Secretary of State Frank LaRose (R-Ohio), proposes new rule for constitutional amendments.
Andy Chow
/
Statehouse News Bureau
Secretary of State Frank LaRose (R-Ohio), proposes new rule for constitutional amendments.

Secretary of State Frank LaRose, a Republican, is leading an effort to change the rules for ballot issues that amend the state constitution by requiring those issues to receive 60% of the vote in order to pass.

Ohio citizens are able to bypass the legislature in order to create policy through a ballot issue in two different ways; an initiated statute or a constitutional amendment.

LaRose says he wants to raise the threshold of how much support should be required from voters in order to amend the state constitution, from a simple majority to a three-fifths majority, or 60%.

“Something as serious as amending our constitution should really demand the kind of consensus necessary to get to 60%,” LaRose said.

Rep. Brian Stewart (R-Ashville) is sponsoring the resolution, which would need to pass the Ohio House and the Ohio Senate by the end of this year in order to be placed on the May primary ballot.

The resolution would only apply to citizen-led constitutional amendments.

A constitutional amendment placed on the ballot by the Ohio General Assembly through a resolution, like Stewart's, would only need a simple majority — or 50% plus 1 — in order to pass.

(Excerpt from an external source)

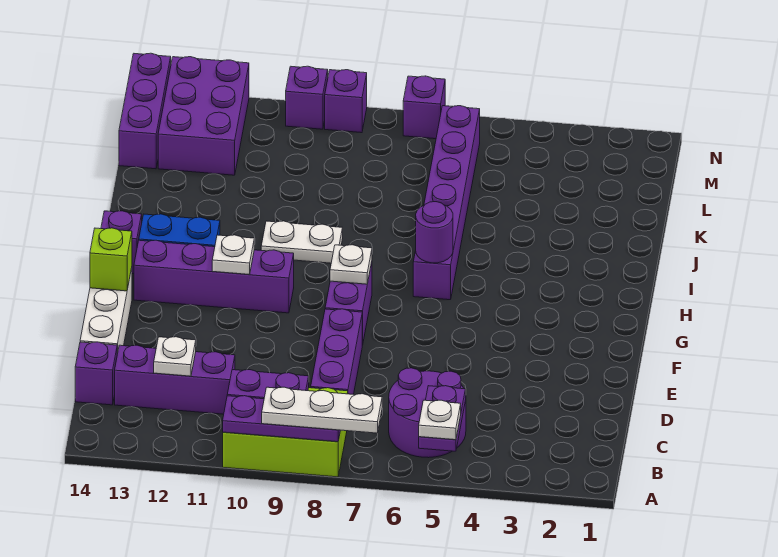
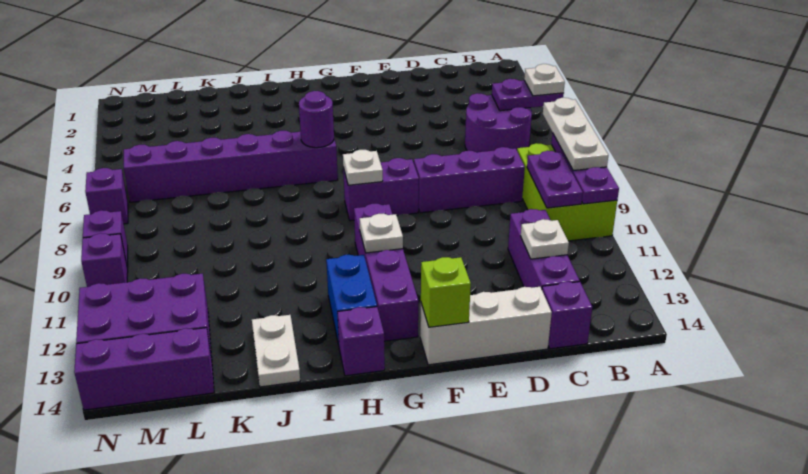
white 1x2 plate [261,221,343,263] -> white 1x2 plate moved to [252,315,300,387]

With a Republican supermajority in the House and Senate, community activists are criticizing the move as a way to weaken the voice of people who disagree with the party in control.

Dennis Willard, communications director of We Are Ohio, has a long history of working on ballot issue campaigns. The We Are Ohio campaign successfully repealed SB5 in 2011.

Willard also worked on campaigns for constitutional amendments to reduce drug prices, reform criminal drug offenses, and to legalize marijuana — all of which did not pass the simple majority that’s currently required.

Willard said ballot issues gives citizens a right to “direct democracy” and that the proposal from LaRose weakens that right.

“I absolutely believe it’s a power grab. They want to take the power away from the voters and they want to control everything,” said Willard.

LaRose said this would only apply to constitutional amendments and that, if citizens are worried about their ability to enact change in policy, they can still propose an initiated statute with a simple majority.

An initiated statute is a longer process that gives legislators a chance to pass a law drawn up in a citizen petition, if they don’t pass it, then it can go to the ballot. If it passes, that becomes a part of the Ohio Revised Code and not the state constitution.

The proposal comes at a time when several issues could possibly be put on the ballot, including an amendment to protect abortion rights and another to legalize recreational marijuana.